Wie kann man sich deinen Arbeitsalltag am Institut für Hochenergiephysik vorstellen?

Für meine Doktorarbeit beschäftige ich mich hauptsächlich mit der Rohdaten Analyse und dem Zusammenspiel von experimentellen Daten und theoretischen Modellen für die beiden Dunkle Materie Detektionsexperimente an denen ich mitarbeite. Das heißt ich arbeite hauptsächlich am Computer und verbringe viel Zeit mit Softwareentwicklung und verschiedenen Berechnungen.

Die experimentellen Aufbauten von CRESST und COSINUS befinden sich im Gran Sasso Untergrundlabor in der Nähe von Rom. Um meiner Position als Experimentalphysikerin neben all der Programmierarbeit dennoch gerecht zu werden,  verbringe ich auch immer wieder Zeit im Labor in Italien („im Tunnel“) um Vorort am Setup der Experimente mitzuarbeiten.

Was sind deine weiteren Ziele? Möchtest du in der Forschung bleiben?

Das ist eine gute Frage! Zuerst muss ich einmal mein Doktorat abschließen und da gibt es noch einiges zu tun. Das COSINUS Experiment, befindet sich gerade im Aufbau und es wäre natürlich super cool so lange am Experiment mitarbeiten  zu können bis die ersten Messungen stattfinden.

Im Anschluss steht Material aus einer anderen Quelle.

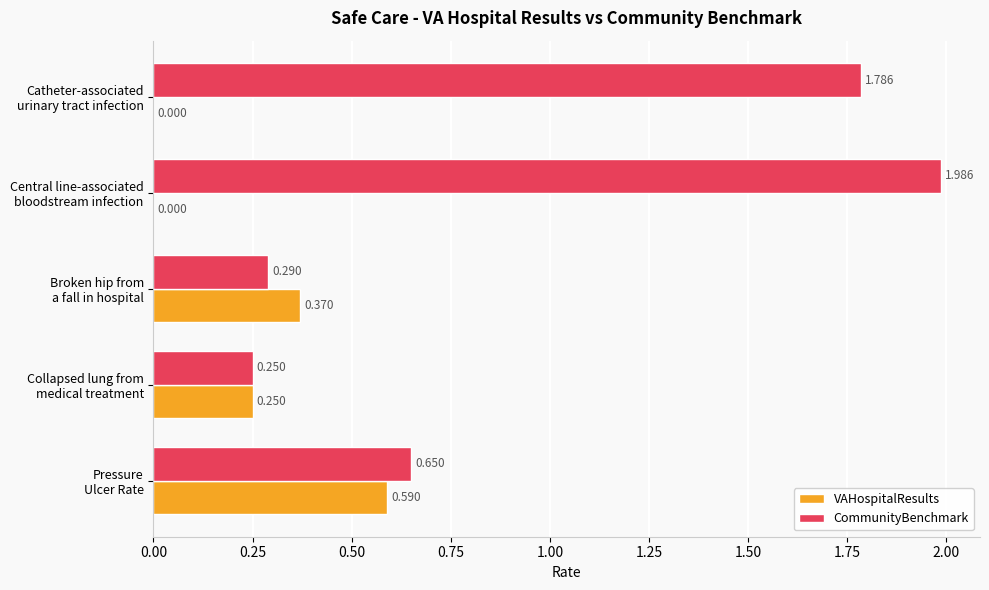

Which series has the largest total across all categories?

CommunityBenchmark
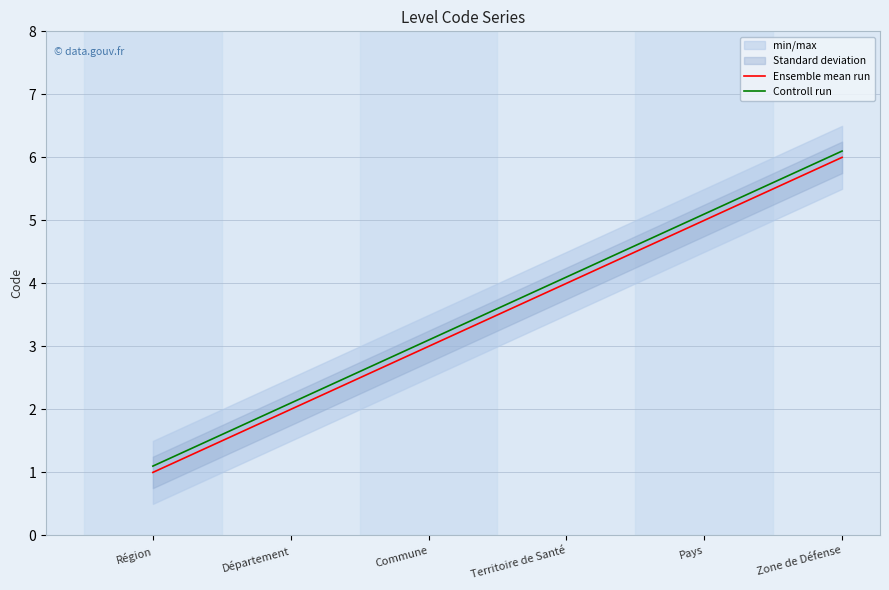

What is the sum of all Ensemble mean run values?

21.0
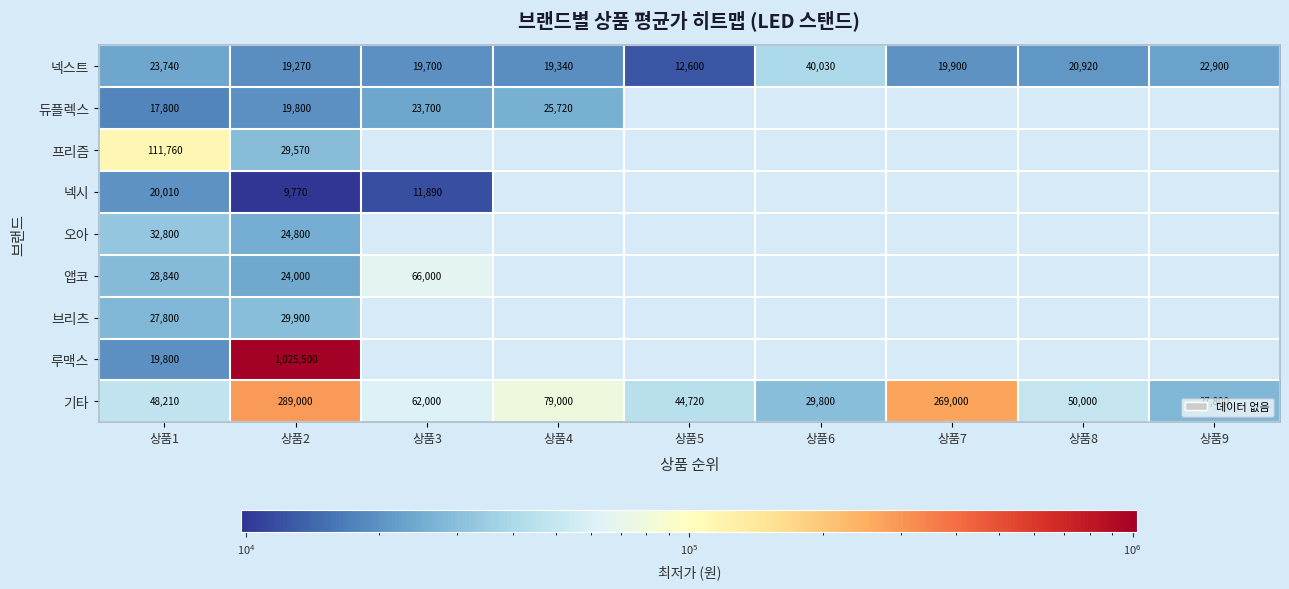

At which category does the chart reach its peak across all series?

상품2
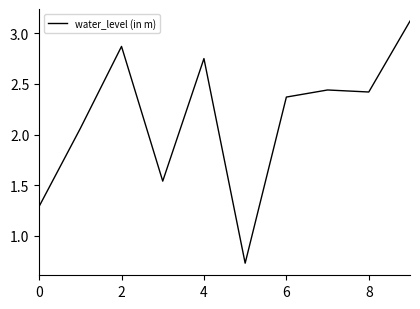

How many lines are shown in the chart?

1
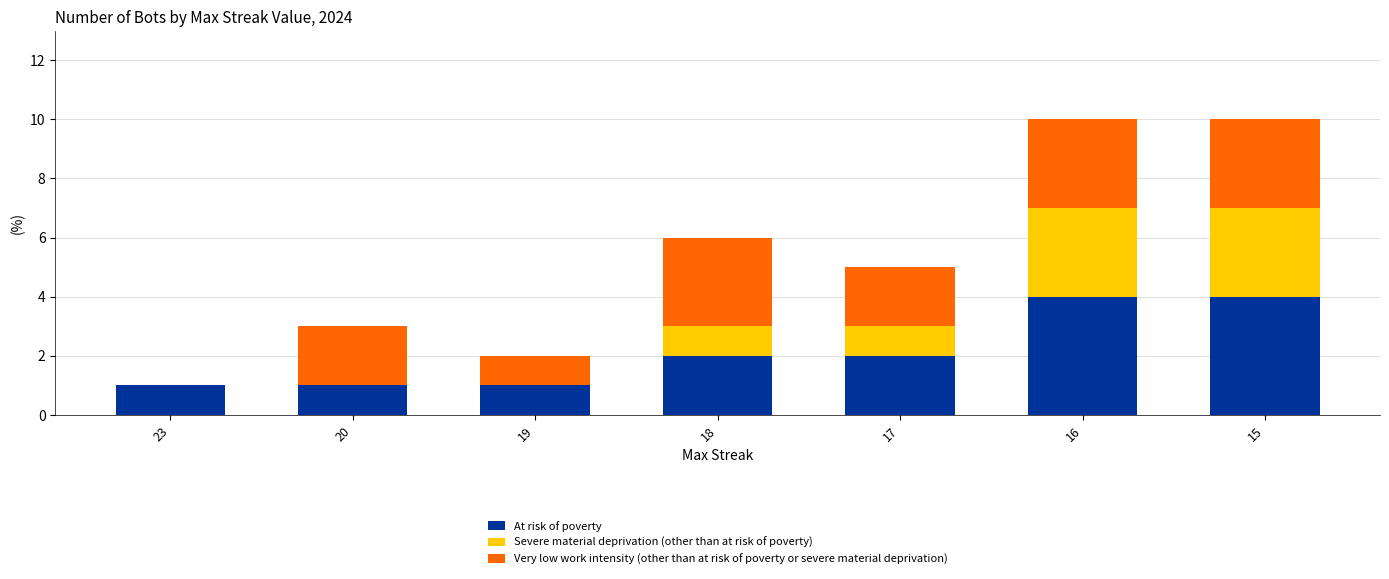

What is the sum of the At risk of poverty values at 18 and 20?

3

Ob ich den Forschungs-Weg dann endgültig einschlage habe ich noch nicht entschieden. Es gibt auch viele interessante Positionen in Wirtschaft und Informatik! Einen Großteil meiner Arbeitszeit verbringe ich mit Programmieren und das macht mir sehr viel Spaß. Ich könnte mir also auch gut vorstellen in der Zukunft in die Richtung Data Science und Software Development zu gehen.